___ Input records ___
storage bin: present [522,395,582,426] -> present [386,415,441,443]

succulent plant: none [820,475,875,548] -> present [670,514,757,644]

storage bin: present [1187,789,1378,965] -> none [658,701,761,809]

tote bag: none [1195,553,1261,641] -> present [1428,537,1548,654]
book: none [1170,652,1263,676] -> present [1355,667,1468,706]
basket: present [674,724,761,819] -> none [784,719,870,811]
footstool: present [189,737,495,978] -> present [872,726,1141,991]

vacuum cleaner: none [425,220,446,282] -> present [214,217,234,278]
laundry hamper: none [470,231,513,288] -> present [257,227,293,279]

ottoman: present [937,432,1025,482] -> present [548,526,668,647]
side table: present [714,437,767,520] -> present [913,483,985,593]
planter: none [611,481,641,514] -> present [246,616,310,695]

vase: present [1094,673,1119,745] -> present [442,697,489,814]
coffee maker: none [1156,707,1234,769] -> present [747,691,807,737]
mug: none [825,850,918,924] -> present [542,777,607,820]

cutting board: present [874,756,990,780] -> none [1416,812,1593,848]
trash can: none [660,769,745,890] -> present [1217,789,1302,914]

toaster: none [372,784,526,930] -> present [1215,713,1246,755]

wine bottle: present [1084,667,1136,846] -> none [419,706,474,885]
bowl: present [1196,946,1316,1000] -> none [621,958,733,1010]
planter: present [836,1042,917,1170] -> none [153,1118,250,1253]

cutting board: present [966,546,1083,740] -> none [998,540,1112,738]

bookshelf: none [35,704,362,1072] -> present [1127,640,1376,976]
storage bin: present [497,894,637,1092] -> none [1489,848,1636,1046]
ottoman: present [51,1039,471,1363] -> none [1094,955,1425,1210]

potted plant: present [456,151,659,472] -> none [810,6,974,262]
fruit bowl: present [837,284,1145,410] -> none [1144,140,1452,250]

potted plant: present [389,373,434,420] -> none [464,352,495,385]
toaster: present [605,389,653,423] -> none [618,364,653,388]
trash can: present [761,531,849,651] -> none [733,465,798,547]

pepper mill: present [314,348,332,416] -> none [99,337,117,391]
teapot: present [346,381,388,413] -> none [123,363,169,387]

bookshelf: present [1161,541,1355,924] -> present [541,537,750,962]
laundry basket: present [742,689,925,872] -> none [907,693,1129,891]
___
- Task directions -
Every entry above should be written out again, precisely.

- Task response -
storage bin: present [522,395,582,426] -> present [386,415,441,443]

succulent plant: none [820,475,875,548] -> present [670,514,757,644]

storage bin: present [1187,789,1378,965] -> none [658,701,761,809]

tote bag: none [1195,553,1261,641] -> present [1428,537,1548,654]
book: none [1170,652,1263,676] -> present [1355,667,1468,706]
basket: present [674,724,761,819] -> none [784,719,870,811]
footstool: present [189,737,495,978] -> present [872,726,1141,991]

vacuum cleaner: none [425,220,446,282] -> present [214,217,234,278]
laundry hamper: none [470,231,513,288] -> present [257,227,293,279]

ottoman: present [937,432,1025,482] -> present [548,526,668,647]
side table: present [714,437,767,520] -> present [913,483,985,593]
planter: none [611,481,641,514] -> present [246,616,310,695]

vase: present [1094,673,1119,745] -> present [442,697,489,814]
coffee maker: none [1156,707,1234,769] -> present [747,691,807,737]
mug: none [825,850,918,924] -> present [542,777,607,820]

cutting board: present [874,756,990,780] -> none [1416,812,1593,848]
trash can: none [660,769,745,890] -> present [1217,789,1302,914]

toaster: none [372,784,526,930] -> present [1215,713,1246,755]

wine bottle: present [1084,667,1136,846] -> none [419,706,474,885]
bowl: present [1196,946,1316,1000] -> none [621,958,733,1010]
planter: present [836,1042,917,1170] -> none [153,1118,250,1253]

cutting board: present [966,546,1083,740] -> none [998,540,1112,738]

bookshelf: none [35,704,362,1072] -> present [1127,640,1376,976]
storage bin: present [497,894,637,1092] -> none [1489,848,1636,1046]
ottoman: present [51,1039,471,1363] -> none [1094,955,1425,1210]

potted plant: present [456,151,659,472] -> none [810,6,974,262]
fruit bowl: present [837,284,1145,410] -> none [1144,140,1452,250]

potted plant: present [389,373,434,420] -> none [464,352,495,385]
toaster: present [605,389,653,423] -> none [618,364,653,388]
trash can: present [761,531,849,651] -> none [733,465,798,547]

pepper mill: present [314,348,332,416] -> none [99,337,117,391]
teapot: present [346,381,388,413] -> none [123,363,169,387]

bookshelf: present [1161,541,1355,924] -> present [541,537,750,962]
laundry basket: present [742,689,925,872] -> none [907,693,1129,891]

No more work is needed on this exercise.